Filippo Gnolfo, director of health care activities for migrants of Asl Roma 1, pointed out “a lack of a deep reflection on these points, which is a paradox in a multi-ethnic country like Italy that hosts 5 million foreign citizens.” In this complex picture “it is important to network within the territory and also to change our view of who is vulnerable, shifting from the citizen to the individual.”

Giuseppe Teofili, health care director of Acse and in charge of the dentist clinic operated by the association, also spoke of the importance of networking and team work. “There is no lack of positive energies – he said, referring to the many offers of volunteer medical help from professionals all over the country – but what matters is good coordination, because fragmentation does not produce good results.” Meanwhile, Giancarlo Santone, director of the Center Samifo Asl Roma 1, highlighted the importance of “protecting as well the health of doctors working with migrants, because at times human traumas are more contagious than a disease.”

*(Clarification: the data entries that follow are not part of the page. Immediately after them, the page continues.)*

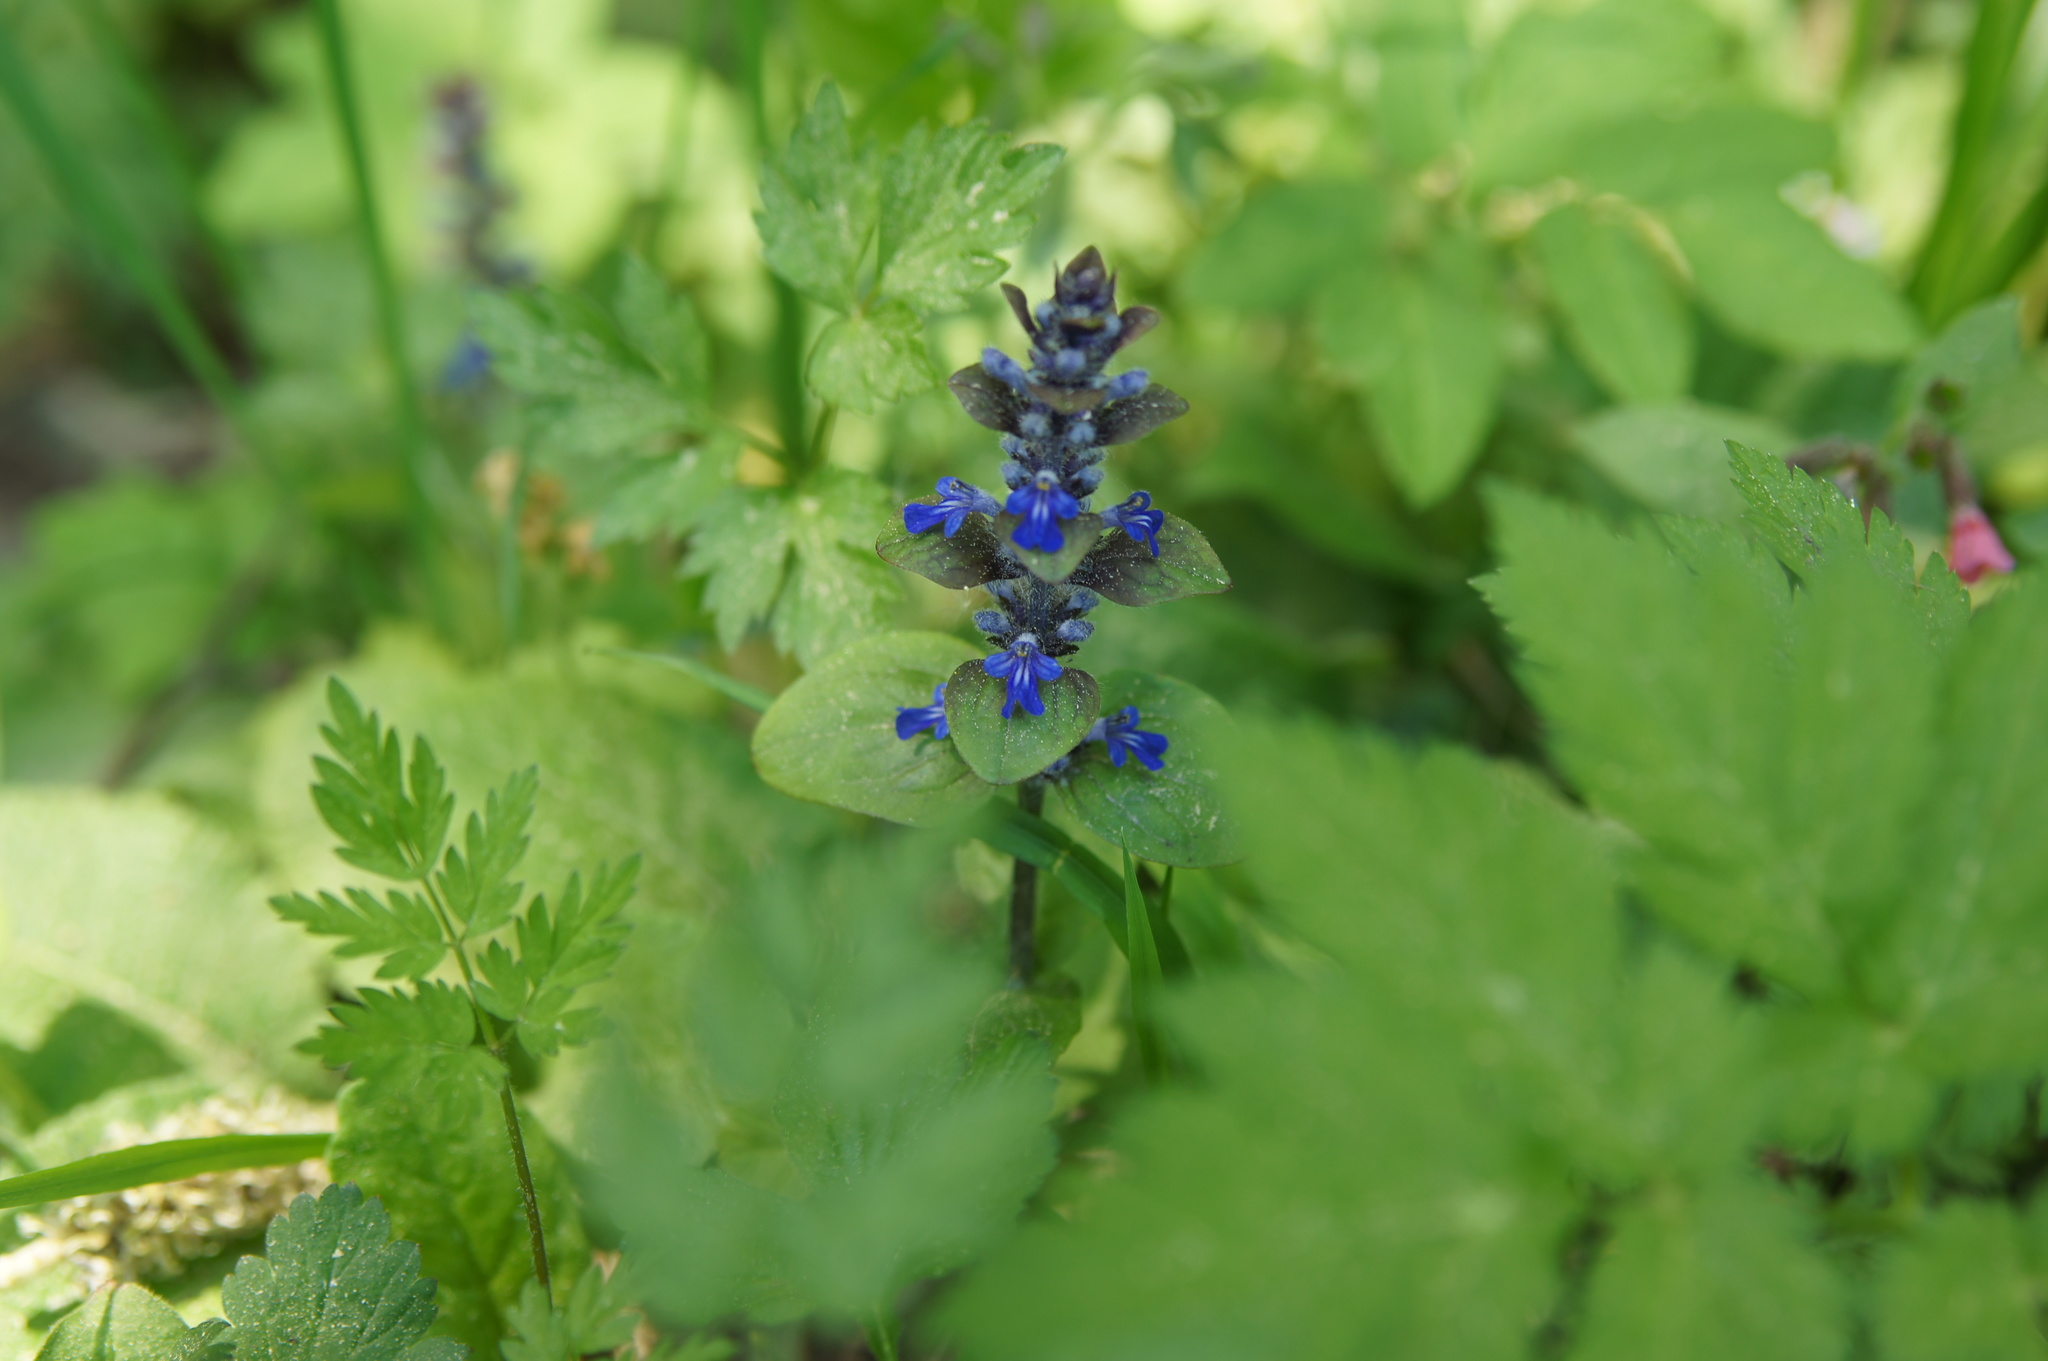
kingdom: Plantae
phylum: Tracheophyta
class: Magnoliopsida
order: Lamiales
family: Lamiaceae
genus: Ajuga
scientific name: Ajuga reptans
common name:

Msgr. Pierpaolo Felicolo, director of the diocesan Migrants Office, opened the meeting. In his introduction he remembered “the work of Fr. Renato Bresciani, the founder of Acse in 1969, who did so much to ensure the fundamental right to health care for all, especially at those “lower levels” made up of faces, names, stories that even today are not always protected.”
Michela Altoviti
Romasette – Avvenire

Other gatherings are planned to take place in Rome: on March 25, at the Seraphicum with Fr. Alex Zanotelli, Comboni missionary, and Domenico Lucano (known as Mimmo), the former mayor of Riace, on “hospitality that regenerates”; on May 18, in a place yet to be chosen, a musical evening with songs, dances and music from Africa.

Dr. Giuseppe Teofili, health care director of Acse and in charge of the dentist clinic operated by the association.